→ WHAT TO PRODUCE
Return the passage of the human capital reporting excerpt from "2. Staff recruitment" to "could be improved.", copied word for word.

EXCERPT TO READ Start Marker

According to a recent British report, “Human Capital Reporting: Investing for Sustainable Growth,” while the value of intangible assets such as human and intellectual capital has increased significantly in recent years, companies and investors have failed to recognise HCM’s importance in generating long-term value.

HCM’s value is demonstrated by estimates that in Britain alone, the value of intangible assets increased from 50 billion to 137 billion British pounds from 1990 to 2011, with intangible investment in 2015 expected to be 50 per cent higher than investment in tangible assets. In Australia, the nation’s intangible asset base was valued at around $250 billion in fiscal 2011, compared to $1,807 billion in total tangible assets.

Yet while some organisations present HCM-related data in their annual reports and sustainability reporting, the information is frequently under-reported by companies and misunderstood by investors.

According to the Chartered Institute of Management Accountants (CIMA), one of the “Valuing your Talent” (VyT) partners responsible for the report, its “Global Management Accounting Principles” provide a framework to value HCM, including through effective communication, joining the dots to provide the “big picture” and “practising stewardship to build trust.”

Key HCM measures

Four key HCM metrics are recommended:

  1. Total cost of workforce employed (including contingent labour)
  2. Staff recruitment and turnover costs
  3. Investment in training and development
  4. Employee engagement survey scores.

Although VyT’s survey of the investment community found support for these metrics, it was seen unlikely to create a “virtuous circle in which a critical mass of investors sees the value in such metrics and communicates additional demand for better HCM reporting” since “a significant proportion of investors are blind to the importance and value of such data.”

Improving HCM reporting

The report suggests a number of ways in which the quality and frequency of HCM reporting could be improved.

EXCERPT TO READ End Marker
DATASET CONTENT Start Marker

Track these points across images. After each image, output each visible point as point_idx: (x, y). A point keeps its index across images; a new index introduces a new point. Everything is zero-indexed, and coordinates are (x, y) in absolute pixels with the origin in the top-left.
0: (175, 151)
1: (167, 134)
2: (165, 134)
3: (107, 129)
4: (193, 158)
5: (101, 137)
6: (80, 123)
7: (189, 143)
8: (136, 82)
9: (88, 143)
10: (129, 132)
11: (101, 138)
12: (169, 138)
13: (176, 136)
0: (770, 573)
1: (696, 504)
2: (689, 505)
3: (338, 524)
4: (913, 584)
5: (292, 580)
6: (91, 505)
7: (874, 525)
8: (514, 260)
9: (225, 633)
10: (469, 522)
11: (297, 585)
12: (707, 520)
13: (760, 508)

DATASET CONTENT End Marker
DATASET CONTENT Start Marker

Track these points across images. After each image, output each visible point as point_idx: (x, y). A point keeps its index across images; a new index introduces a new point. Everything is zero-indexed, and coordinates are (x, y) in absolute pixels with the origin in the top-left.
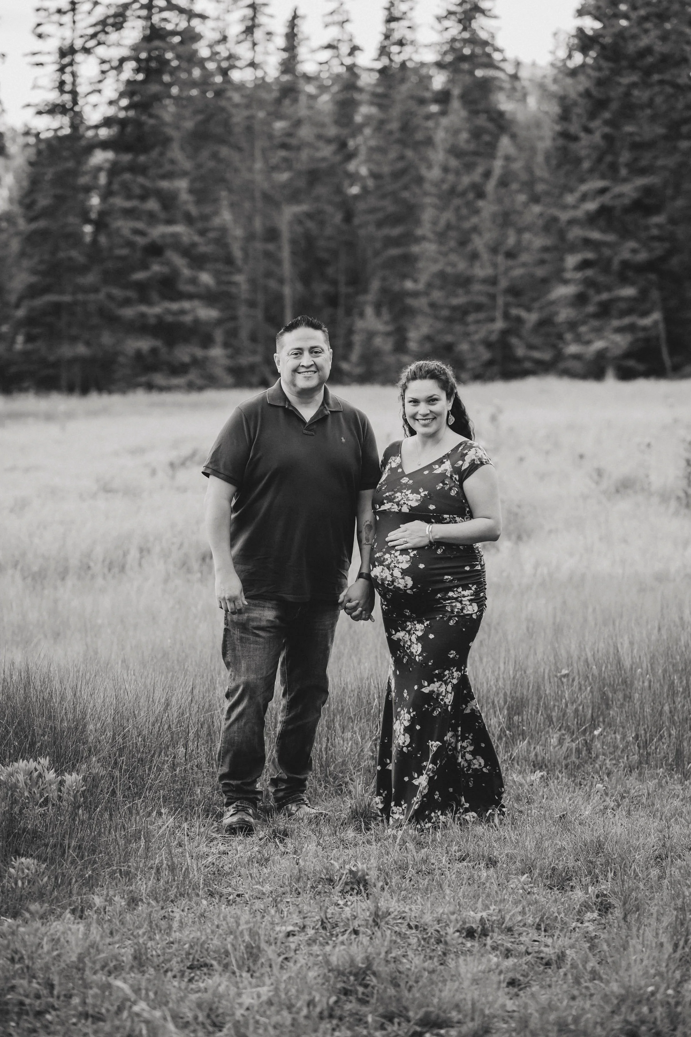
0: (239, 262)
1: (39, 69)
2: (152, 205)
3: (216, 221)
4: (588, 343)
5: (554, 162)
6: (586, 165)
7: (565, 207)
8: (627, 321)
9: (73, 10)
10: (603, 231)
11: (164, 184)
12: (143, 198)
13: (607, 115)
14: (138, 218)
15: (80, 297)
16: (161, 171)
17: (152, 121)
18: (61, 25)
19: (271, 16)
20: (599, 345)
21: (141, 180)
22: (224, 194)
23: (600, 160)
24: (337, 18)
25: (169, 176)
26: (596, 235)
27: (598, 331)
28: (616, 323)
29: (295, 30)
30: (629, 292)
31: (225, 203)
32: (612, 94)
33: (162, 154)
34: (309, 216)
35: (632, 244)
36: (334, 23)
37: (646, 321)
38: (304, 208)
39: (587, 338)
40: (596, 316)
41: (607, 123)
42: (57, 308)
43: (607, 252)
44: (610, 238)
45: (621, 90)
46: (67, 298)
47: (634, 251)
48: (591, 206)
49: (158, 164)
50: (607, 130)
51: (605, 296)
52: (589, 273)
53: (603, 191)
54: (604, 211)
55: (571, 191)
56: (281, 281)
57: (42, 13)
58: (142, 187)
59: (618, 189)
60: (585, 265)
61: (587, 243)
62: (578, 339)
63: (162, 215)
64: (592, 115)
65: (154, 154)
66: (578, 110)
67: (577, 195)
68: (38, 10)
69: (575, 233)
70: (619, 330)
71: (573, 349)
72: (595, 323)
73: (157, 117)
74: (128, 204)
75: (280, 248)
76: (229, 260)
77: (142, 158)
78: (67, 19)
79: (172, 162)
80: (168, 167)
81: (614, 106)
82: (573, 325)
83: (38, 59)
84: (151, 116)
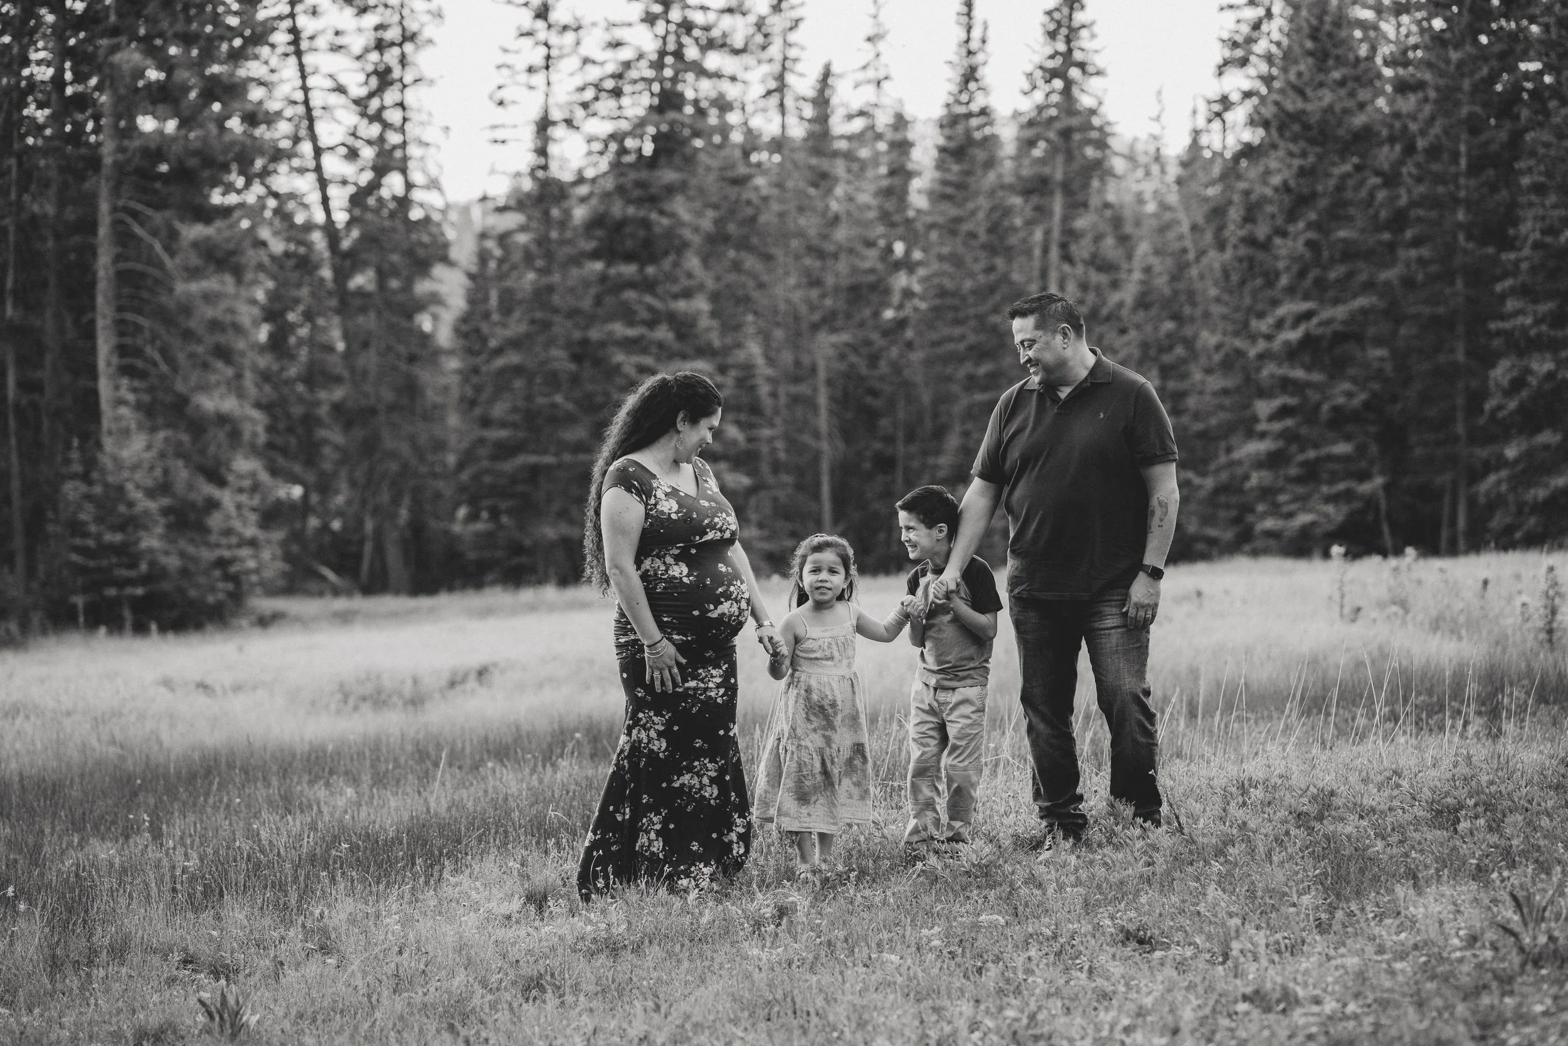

DATASET CONTENT End Marker

→ SOLUTION
2. Staff recruitment and turnover costs
  3. Investment in training and development
  4. Employee engagement survey scores.

Although VyT’s survey of the investment community found support for these metrics, it was seen unlikely to create a “virtuous circle in which a critical mass of investors sees the value in such metrics and communicates additional demand for better HCM reporting” since “a significant proportion of investors are blind to the importance and value of such data.”

Improving HCM reporting

The report suggests a number of ways in which the quality and frequency of HCM reporting could be improved.